Quelles civilisations entrent en choc ? L’Occident et l’Orient ? Qu’est-ce que l’Occident ? Le monde chrétien ? Je ne vois presque rien de commun entre les Russes orthodoxes et les Etasuniens, entre le Nord de l’Europe principalement protestant et le Sud surtout catholique. Parlons de l’Europe actuelle justement qui est demeurée obscurantiste jusqu’aux apports de la civilisation islamique, selon moi fondement objectif de la Renaissance, elle-même constituant la base du monde moderne. Qu’il s’agisse de droit, de santé, ou de science, rien dans le monde occidental actuel n’est dépourvu d’un fondement arabo-musulman. Les religions dominantes en Europe sont elle-même issues de la même zone géographique, et plus ou moins de la même race : les sémites.
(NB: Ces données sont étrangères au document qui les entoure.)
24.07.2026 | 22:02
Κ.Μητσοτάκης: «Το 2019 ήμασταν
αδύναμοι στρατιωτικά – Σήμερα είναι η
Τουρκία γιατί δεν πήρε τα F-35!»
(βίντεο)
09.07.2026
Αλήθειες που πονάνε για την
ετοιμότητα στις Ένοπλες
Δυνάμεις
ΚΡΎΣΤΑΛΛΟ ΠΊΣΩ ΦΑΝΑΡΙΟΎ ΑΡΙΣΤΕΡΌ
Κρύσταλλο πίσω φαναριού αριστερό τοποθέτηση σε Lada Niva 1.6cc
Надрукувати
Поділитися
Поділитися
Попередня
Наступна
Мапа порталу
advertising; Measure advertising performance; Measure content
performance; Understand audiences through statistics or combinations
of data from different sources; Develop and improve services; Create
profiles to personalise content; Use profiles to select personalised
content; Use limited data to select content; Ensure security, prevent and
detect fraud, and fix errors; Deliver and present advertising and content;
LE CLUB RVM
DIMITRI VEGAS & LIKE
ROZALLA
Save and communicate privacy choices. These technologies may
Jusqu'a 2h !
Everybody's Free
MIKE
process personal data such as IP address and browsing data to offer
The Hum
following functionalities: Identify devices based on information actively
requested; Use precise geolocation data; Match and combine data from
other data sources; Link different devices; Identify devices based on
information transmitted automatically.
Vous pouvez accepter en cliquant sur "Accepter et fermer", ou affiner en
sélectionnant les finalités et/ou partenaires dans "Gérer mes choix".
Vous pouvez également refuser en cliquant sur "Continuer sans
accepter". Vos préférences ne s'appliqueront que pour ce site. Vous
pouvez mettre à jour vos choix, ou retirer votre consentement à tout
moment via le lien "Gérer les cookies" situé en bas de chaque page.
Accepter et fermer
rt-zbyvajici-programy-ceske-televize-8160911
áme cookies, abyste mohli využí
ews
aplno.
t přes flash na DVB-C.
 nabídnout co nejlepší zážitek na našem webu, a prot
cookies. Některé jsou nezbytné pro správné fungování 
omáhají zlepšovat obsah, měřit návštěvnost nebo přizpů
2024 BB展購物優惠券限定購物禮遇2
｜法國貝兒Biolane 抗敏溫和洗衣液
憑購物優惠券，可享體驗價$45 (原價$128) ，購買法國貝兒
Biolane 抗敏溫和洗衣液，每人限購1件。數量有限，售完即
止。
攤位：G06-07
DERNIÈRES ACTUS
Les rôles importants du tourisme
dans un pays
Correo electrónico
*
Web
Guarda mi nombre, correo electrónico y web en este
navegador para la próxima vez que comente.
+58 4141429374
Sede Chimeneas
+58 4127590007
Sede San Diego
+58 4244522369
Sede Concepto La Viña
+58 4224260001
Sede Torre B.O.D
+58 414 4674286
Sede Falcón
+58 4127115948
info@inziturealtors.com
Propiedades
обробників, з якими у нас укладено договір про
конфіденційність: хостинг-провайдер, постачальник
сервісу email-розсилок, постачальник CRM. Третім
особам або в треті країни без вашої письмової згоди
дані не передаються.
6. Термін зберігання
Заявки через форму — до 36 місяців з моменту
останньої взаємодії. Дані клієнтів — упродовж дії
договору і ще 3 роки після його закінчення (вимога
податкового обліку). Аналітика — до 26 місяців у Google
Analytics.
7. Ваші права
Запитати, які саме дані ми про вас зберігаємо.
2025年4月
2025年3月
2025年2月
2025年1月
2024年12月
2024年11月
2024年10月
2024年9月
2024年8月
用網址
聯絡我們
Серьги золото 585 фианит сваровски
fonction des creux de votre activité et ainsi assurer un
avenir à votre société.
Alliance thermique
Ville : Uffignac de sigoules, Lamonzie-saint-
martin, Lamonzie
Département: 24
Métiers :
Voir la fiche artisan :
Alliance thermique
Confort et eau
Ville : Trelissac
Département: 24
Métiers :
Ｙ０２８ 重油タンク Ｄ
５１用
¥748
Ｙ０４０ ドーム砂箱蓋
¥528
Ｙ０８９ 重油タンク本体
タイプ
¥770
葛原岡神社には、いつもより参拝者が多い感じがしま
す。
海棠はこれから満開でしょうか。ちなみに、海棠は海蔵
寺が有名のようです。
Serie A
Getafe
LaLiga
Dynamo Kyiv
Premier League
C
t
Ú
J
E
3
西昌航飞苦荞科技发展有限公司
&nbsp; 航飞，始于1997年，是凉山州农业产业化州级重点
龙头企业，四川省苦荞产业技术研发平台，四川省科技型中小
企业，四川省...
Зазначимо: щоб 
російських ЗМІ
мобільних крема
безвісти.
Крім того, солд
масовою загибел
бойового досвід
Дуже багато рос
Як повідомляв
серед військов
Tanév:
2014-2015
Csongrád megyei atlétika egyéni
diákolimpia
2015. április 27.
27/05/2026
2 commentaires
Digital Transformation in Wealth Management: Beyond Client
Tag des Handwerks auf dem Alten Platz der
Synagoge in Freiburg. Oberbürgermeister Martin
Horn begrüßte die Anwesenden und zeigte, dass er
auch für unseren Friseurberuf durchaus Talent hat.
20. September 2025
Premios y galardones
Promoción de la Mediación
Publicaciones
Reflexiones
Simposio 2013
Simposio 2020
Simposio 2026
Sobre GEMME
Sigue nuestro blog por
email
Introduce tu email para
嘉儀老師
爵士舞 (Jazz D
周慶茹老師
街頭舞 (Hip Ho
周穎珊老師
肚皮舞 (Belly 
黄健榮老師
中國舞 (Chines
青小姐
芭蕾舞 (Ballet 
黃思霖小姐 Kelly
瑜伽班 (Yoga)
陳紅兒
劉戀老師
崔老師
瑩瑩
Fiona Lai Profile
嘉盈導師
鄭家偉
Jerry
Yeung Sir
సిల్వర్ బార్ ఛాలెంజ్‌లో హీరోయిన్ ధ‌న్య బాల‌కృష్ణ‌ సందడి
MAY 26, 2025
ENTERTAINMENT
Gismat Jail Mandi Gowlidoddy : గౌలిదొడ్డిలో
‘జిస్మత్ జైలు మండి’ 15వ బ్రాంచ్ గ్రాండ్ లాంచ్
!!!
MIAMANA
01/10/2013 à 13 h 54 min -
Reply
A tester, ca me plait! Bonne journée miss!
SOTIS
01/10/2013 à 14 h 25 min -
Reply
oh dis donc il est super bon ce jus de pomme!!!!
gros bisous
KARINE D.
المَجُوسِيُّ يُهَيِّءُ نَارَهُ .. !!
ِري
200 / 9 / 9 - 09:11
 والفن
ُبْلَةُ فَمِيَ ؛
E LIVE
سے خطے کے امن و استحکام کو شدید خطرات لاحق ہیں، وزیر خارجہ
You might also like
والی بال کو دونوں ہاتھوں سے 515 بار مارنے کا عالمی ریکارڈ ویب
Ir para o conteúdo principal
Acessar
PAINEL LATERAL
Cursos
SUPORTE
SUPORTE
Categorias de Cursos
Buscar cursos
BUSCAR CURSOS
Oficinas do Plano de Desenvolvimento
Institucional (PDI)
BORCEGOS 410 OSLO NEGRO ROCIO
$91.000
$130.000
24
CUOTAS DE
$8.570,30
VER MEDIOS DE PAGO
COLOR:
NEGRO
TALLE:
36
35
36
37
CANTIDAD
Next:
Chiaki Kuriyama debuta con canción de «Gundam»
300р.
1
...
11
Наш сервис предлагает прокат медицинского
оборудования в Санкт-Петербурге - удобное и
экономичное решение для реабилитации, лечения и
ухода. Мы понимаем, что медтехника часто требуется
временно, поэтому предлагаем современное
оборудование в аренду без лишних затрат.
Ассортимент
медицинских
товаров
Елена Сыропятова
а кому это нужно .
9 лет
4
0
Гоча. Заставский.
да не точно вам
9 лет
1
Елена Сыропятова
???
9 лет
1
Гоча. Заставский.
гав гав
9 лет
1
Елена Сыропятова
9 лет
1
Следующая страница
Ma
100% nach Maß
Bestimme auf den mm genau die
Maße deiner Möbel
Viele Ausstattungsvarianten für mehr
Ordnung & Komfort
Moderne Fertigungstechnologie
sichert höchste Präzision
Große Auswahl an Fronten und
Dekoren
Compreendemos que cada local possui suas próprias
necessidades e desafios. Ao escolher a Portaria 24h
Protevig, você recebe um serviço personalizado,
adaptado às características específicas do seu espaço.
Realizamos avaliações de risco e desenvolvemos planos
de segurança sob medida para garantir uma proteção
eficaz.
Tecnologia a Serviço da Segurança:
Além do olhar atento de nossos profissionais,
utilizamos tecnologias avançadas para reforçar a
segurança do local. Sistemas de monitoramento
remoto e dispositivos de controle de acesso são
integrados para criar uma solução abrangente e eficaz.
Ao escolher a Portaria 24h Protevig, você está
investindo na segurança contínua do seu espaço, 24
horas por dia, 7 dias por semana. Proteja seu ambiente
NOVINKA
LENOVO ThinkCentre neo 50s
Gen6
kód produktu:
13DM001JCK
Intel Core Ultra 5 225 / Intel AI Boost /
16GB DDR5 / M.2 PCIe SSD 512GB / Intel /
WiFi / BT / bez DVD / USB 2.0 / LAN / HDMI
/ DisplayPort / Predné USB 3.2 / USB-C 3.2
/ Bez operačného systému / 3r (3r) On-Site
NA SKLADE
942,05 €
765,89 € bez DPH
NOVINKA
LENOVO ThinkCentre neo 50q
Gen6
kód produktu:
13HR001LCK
Toutes prétendent à la même vérité divine, toutes sont monothéistes. Ou se trouve le chiisme ? Il me semble que le seul véritable clivage idéologique se situe dans un axe Est-Ouest, dans des philosophies nettement distinctes du monothéisme : le bouddhisme, l’hindouisme, etc. Dans lesquelles les conceptions mêmes de divinité sont entièrement différentes. Nous autres Musulmans, Chrétiens, Juifs, vivons dans le grand village monothéiste. Nous partageons tout : une histoire commune, la nourriture, la boisson, les valeurs, les ambitions, la vision du monde. Nous sommes comme tous les habitants d’un village sujets à desrivalités temporaires, victimes de guéguerres territoriales ou tribales, mais après tout avec quelques décalages temporaires et quelques nuances, nous vivons la même histoire. L’islam a élevé les femmes au rang de citoyennes à part entière, leur a donné droit de propriété, les Lumières (quelle pompe n’empêche !) ont développés ces droits. Aujourd’hui le monde musulman est influencé positivement par des penseurs occidentaux qui, il faut le reconnaître, le dépassent largement. Je ne vois toujours pas de choc des civilisations. S’il devait exister, il serait révolu depuis treize siècles. Un choc qui perdure près d’un millénaire et demi, c’est un non-sens.

Qu’est-ce que la civilisation occidentale ? Celle d’après ou celle d’avant la décolonisation. Car, à ce jour on ne peut parler de civilisation européenne ou occidentale récente que coloniale — celle qui a perduré quelques siècles. Or quelles furent les valeurs véhiculées pendant cette époque ? Esclavage, fascisme, exploitation, expropriation, tout cela réuni sous le terme très ténu de pacification. À son passage, cette pacification a quand même exterminé complètement quelques peuples d’Amérique notamment. Napoléon a lui-même rétabli l’esclavage, et inventé la chambre à gaz. Si par contre nous parlons de ce très court épisode de l’histoire entamé il y a cinquante ans avec la fin de la Deuxième guerre mondiale, nous n’avons pas encore assez de recul pour parler d’une quelconque civilisation. Il est certain que nous vivons actuellement sous domination anglo-saxonne, plus exactement anglo-américaine, mais d’aucuns annoncent déjà les signes de son déclin. Qu’en savons-nous? Il faut que l’histoire se passe, qu’une « civilisation » déchoit pour que l’on puisse la décrire et la délimiter. Quand à cette illusoire rencontre entre l’Orient et l’Occident, c’est user de termes désuets et incorrects datant de la pré-colonisation, désignant mal des zones géographiques vagues et des cultures hétérogènes ; preuve d’ignorance ou de mauvaise foi.